Postgresql – How to prevent read replica restarts during high replication lag

aws-aurorapostgresqlreplication

We're running an Aurora PostgreSQL cluster, with a single read replica along with the master node.

Periodically, there is very heavy write load which causes high replication lag. This can cause the read replica to restart which is undesirable for us in a high availability environment. When this happens, clients that are connected to the cluster via the read-only endpoint get this JDBC error: org.postgresql.util.PSQLException: FATAL: the database system is starting up. Additionally, the AWS console shows these peppered throughout the logs:

Read replica has fallen behind the master too much. Restarting postgres.

followed by

DB instance restarted

We can tolerate the read replica being behind by several minutes, but we can't tolerate the read replica restarting to catch up.

Is there a way to prevent the read replica from restarting during these periods?

Alternatively, are there any recommended tweaks for reducing replication lag during periods of heavy write load?

Best Answer

I think this is what they would call "working as designed". It is stated in the documentation for Aurora MySQL (emphasis mine):

The tradeoff with having multiple Aurora Replicas is that replicas become unavailable for brief periods when the underlying database instances are restarted.
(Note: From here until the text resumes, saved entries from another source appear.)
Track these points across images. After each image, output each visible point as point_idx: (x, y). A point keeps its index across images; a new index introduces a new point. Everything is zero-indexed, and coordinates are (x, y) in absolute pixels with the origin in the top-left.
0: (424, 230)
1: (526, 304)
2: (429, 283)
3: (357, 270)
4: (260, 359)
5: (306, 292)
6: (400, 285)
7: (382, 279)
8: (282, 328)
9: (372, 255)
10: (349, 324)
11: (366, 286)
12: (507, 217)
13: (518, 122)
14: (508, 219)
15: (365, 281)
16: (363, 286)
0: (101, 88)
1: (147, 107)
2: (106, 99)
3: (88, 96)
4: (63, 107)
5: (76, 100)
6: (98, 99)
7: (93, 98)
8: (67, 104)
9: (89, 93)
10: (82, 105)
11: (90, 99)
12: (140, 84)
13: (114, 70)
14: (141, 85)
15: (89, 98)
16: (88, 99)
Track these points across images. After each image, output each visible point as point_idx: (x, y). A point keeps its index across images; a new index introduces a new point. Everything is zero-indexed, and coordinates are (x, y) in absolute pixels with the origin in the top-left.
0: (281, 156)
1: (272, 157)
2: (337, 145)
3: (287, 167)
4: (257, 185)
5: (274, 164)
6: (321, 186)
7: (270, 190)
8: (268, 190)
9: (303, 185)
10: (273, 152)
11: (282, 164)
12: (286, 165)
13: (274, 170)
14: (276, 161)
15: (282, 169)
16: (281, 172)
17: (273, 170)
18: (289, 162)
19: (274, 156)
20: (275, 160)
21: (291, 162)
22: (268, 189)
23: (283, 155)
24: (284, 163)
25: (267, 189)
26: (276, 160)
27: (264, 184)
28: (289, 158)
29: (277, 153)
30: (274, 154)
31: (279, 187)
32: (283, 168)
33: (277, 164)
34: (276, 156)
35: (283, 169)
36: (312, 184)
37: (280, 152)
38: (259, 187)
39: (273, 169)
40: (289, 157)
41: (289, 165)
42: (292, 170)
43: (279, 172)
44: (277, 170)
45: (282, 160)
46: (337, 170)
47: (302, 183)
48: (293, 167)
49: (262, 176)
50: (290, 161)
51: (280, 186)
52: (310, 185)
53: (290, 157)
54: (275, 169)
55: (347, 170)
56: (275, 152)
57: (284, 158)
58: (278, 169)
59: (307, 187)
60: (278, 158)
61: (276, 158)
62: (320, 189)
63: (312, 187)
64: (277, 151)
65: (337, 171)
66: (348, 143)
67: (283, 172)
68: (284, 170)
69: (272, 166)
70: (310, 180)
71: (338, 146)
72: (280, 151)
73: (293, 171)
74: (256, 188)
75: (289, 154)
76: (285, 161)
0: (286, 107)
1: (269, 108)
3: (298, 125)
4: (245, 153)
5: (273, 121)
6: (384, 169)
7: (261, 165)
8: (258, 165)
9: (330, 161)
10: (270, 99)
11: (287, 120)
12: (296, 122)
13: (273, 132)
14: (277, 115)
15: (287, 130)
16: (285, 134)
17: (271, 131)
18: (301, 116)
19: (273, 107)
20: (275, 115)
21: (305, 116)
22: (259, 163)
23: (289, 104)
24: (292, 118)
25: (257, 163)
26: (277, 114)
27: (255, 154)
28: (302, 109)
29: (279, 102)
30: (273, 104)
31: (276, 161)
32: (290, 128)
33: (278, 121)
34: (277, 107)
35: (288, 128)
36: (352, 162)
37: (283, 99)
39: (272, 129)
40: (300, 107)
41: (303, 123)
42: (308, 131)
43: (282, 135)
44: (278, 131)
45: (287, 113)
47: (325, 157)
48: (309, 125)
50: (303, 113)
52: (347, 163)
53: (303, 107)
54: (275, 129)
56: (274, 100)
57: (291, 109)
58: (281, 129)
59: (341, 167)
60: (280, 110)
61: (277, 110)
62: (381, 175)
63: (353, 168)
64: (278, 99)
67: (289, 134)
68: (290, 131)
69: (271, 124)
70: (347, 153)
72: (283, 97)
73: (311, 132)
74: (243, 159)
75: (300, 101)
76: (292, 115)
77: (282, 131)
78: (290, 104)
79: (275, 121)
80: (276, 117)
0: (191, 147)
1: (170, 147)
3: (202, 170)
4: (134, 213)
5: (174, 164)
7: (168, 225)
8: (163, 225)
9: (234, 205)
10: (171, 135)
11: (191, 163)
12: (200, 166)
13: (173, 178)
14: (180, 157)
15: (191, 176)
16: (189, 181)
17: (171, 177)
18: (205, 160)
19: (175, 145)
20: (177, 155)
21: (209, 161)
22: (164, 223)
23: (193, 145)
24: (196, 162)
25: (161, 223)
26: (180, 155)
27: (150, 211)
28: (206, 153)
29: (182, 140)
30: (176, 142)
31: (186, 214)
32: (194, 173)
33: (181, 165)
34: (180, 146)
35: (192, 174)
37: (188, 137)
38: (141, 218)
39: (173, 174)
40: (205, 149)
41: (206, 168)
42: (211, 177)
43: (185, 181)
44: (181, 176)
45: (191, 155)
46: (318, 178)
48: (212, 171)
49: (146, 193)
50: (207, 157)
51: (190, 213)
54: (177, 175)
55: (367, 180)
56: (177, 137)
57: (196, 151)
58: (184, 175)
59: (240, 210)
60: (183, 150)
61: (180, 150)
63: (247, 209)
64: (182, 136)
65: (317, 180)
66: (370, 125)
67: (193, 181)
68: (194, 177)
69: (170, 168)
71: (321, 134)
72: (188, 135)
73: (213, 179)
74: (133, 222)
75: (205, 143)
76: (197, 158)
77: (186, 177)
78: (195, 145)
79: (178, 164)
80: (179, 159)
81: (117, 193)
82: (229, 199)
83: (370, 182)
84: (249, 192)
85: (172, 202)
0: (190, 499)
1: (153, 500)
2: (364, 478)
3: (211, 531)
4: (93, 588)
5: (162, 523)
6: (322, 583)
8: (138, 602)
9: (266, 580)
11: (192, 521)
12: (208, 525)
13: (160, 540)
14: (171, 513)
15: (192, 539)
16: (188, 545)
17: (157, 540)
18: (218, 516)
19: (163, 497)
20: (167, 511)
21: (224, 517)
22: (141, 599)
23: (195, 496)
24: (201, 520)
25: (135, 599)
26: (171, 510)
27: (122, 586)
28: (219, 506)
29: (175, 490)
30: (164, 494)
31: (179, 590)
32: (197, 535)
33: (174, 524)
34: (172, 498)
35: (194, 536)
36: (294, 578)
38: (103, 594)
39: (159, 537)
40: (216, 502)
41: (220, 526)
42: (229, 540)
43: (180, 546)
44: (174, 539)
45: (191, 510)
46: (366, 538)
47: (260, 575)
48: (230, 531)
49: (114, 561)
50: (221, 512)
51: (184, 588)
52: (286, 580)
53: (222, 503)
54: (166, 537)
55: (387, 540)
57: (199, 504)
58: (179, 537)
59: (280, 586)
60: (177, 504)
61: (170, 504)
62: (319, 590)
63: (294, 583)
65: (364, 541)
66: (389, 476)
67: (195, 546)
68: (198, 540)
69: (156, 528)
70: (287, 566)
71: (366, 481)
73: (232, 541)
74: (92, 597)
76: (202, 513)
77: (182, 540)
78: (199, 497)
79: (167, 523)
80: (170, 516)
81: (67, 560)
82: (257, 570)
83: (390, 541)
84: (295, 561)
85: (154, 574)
These restarts can happen during maintenance operations, or when a replica begins to lag too far behind the master. Restarting a replica interrupts existing connections to the corresponding database instance.

The same I expect holds true for Aurora PostgreSQL, because the replication implementation is likely very similar, if not identical.

The reason for this behaviour I believe is explained by the way the changes are propagated from the write instance to the read replicas: the redo records are sent, and the replicas are expected to apply them to the appropriate locally cached pages in the right sequence -- see slide 27 of this presentation.

While the cache update processing should be fast, it can still overwhelm the replica, particularly if it's running on a less capable AWS instance. Once the replica loses track of what cache pages are stale and what aren't, it has no other choice than to start from scratch. I presume the original solution designers elected to use the existing instance startup process for that, instead of developing a new cache invalidation and reload mechanism, especially given that the restart can happen relatively quickly.

In other words, the answer to is there a way to prevent the read replica from restarting seems to be "no".

As to are there any recommended tweaks for reducing replication lag, since the lag depends entirely on the replica's CPU and memory capacity (as no I/O is involved), try scaling up your replica, permanently or at least during these heavy updates.

If you have control over the client application code, you could modify it to handle broken connections more gracefully and retry when needed. If you don't, you could try setting up a proxy (e.g. pgpool) between your clients and the read replica, it might relieve the pain to some extent by proactively testing and reëstablishing connections.

If you find neither of these suggestions workable, you can also contact the AWS support and see if they have any better ideas.